**RECORDS**:
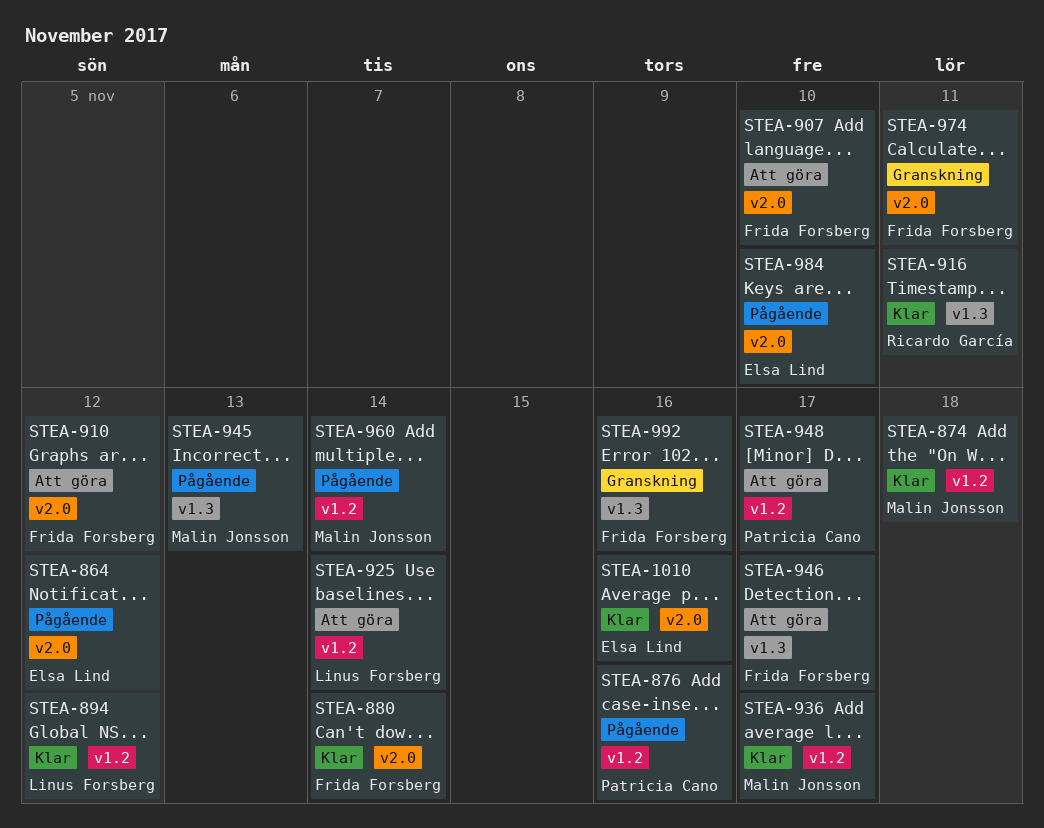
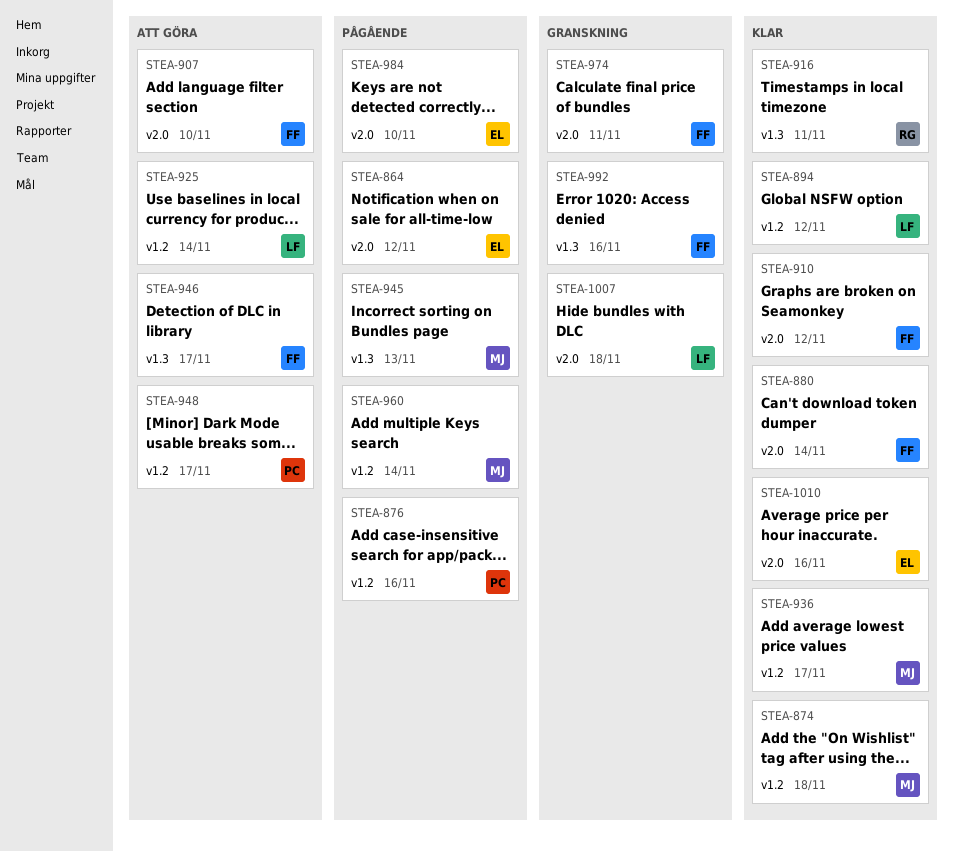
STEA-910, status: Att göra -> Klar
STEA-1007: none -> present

---

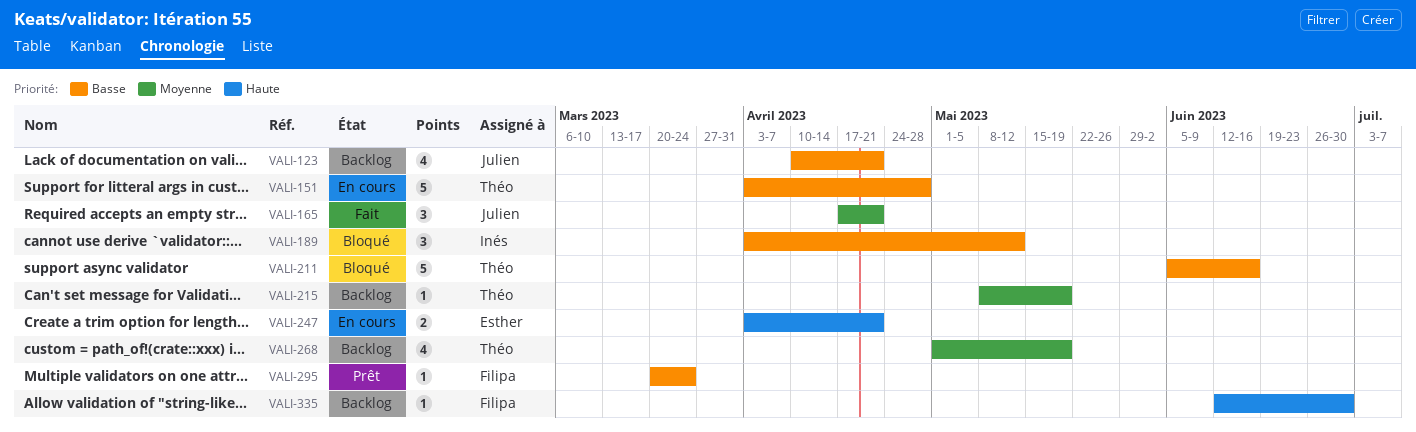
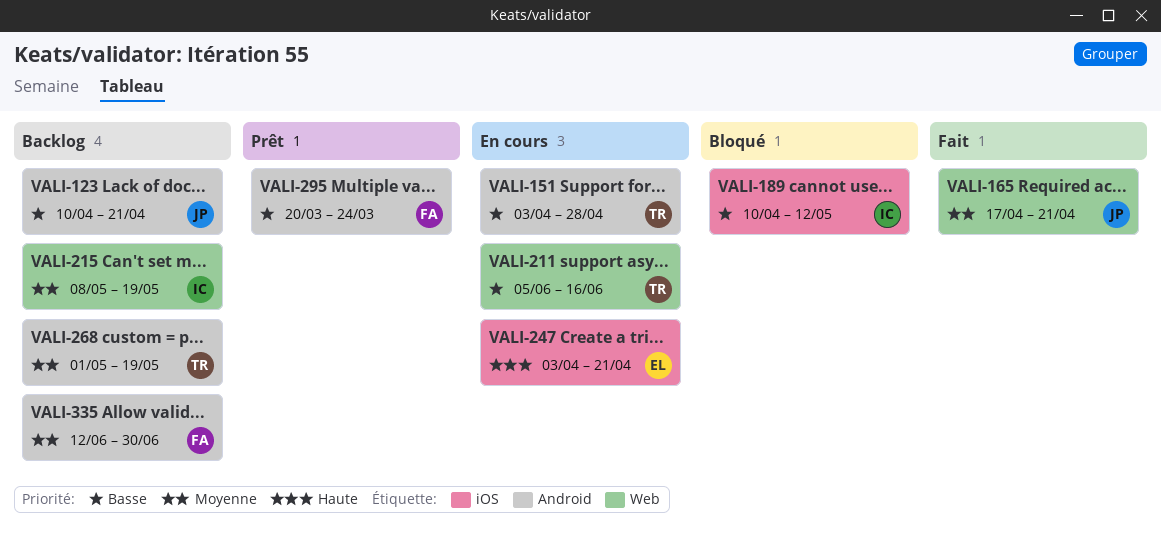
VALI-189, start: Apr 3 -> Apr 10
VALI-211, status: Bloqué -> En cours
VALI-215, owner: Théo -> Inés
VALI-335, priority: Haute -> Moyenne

* * *

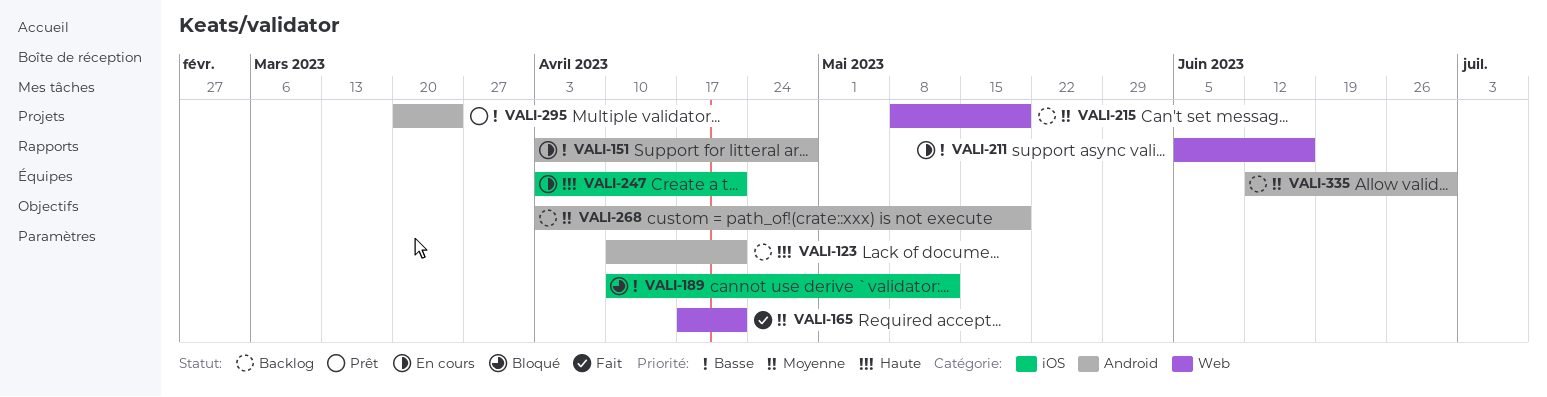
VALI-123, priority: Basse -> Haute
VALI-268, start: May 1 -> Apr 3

**PROBLEM STATEMENT**: Say how many lines of the data include the string "VALI". Nothing other than the number should be given.

**EXERCISE SOLUTION**: 6